* _Что требуется_: Продолжите текст о водах Анио в Тиволи, начав сразу после его последнего предложения.

··· Исходный текст ···

Шум водопадов поднимается к храму Сивиллы, и водяная пыль летит высоко вверх белым столбом. Долг призывает путешественника к сошествию на самое дно ущелья, куда падает Анио знаменитыми Тиволийскими каскадами. Это почти что сошествие в ад. Скользкие ступени ведут к огромной яме, в которую значительный рукав реки низвергается почти отвесно. Эхо скал повторяет рев водопада, воздух бел от водяной пыли; в подземной пещере, сквозь которую воды нашли себе выход, невольно охватывает жуткое чувство. Здесь как бы подтверждается, что античный Тибур должен был иметь какое-то отношение к волшебству и что недаром он был городом Сивиллы.
Те же воды Анио совсем другое чувство вызывают на вилле д'Эстэ. Это вечный образ римской виллы, пленяющий наше воображение, какая-то вечная наша мечта. Обильные воды текут там, образуя тихие зеркальные бассейны и взлетая сверкающими на солнце струями фонтанов. Широкие террасы уставлены рядами потемневших от времени статуй. Закругленные лестницы ведут к ним; зеленый мох лежит толстым слоем на их балюстрадах. Аллеи проходят под сводами вечнозеленых дубов. Солнечный луч пестрит тонкие стволы в рощицах мирт и лавров. Заросли папоротников занимают заброшенные сырые гроты, нежные пещерные травки свешиваются с их потолков. Мраморные скамьи стоят у подножия старых кипарисов, и их твердые смолистые шишечки сухо стучат, падая на мрамор. Все это есть на вилле д'Эстэ, и никакое воображение не в силах представить богатства ее вод, расточительности фонтанов, величия бесконечно спускающихся лестниц и простора Кампаньи, открывающегося с ее высоких террас.

··· Раздел данных ···

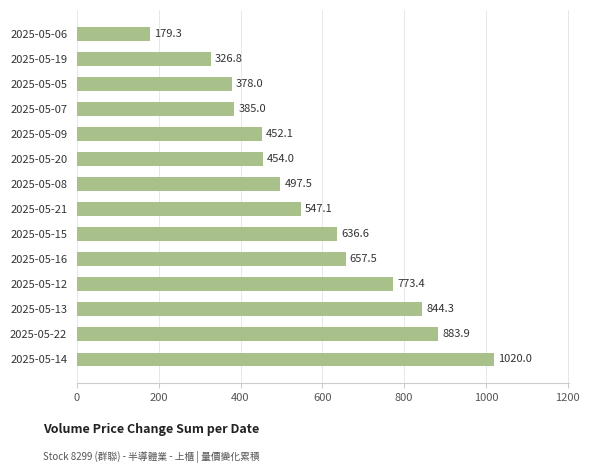

Approximately how many times larger is the value at 2025-05-15 compared to 2025-05-21?

1.2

···

* _Итог выполнения_:
С этих террас путешественник видит невдалеке многостолетние оливковые рощи Тиволи и укрытые в группах зелени развалины виллы Адриана. Он может быть хорошо подготовленным к посещению этих развалин «Археологическими прогулками» Буассье, но описания не могут дать понятия о выросшей среди руин удивительной растительности. Все приняло там поистине колоссальные размеры. Редко где можно увидеть такие мощные оливковые деревья с причудливейшими кривыми стволами. Их узловатые корни далеко тянутся вокруг, переплетаясь и взрывая землю. Нигде нет таких развесистых и густолиственных вечнозеленых дубов, как на склонах «Темпейской» долины. Здесь даже в полдень сумеречно, даже в летний жар прохладно; зимой вода выступает при каждом шаге из-под сухих листьев, и повсюду ярко зеленеет влажный мох. Леса лавров выросли среди каменных россыпей. Плющ завешивает целые стены и взбирается высоко, до зияющих провалами сводов. Даже недавние насаждения принимаются с необычайной быстротой. Аллея кипарисов, ведущая к выходу, уже стала самой высокой кипарисовой аллеей в окрестностях Рима. И новое дерево Кампаньи, спасающий от малярии эвкалипт, растет здесь в изобилии. Его прямые белые стволы и длинные шелковистые листья встречаются часто среди развалин.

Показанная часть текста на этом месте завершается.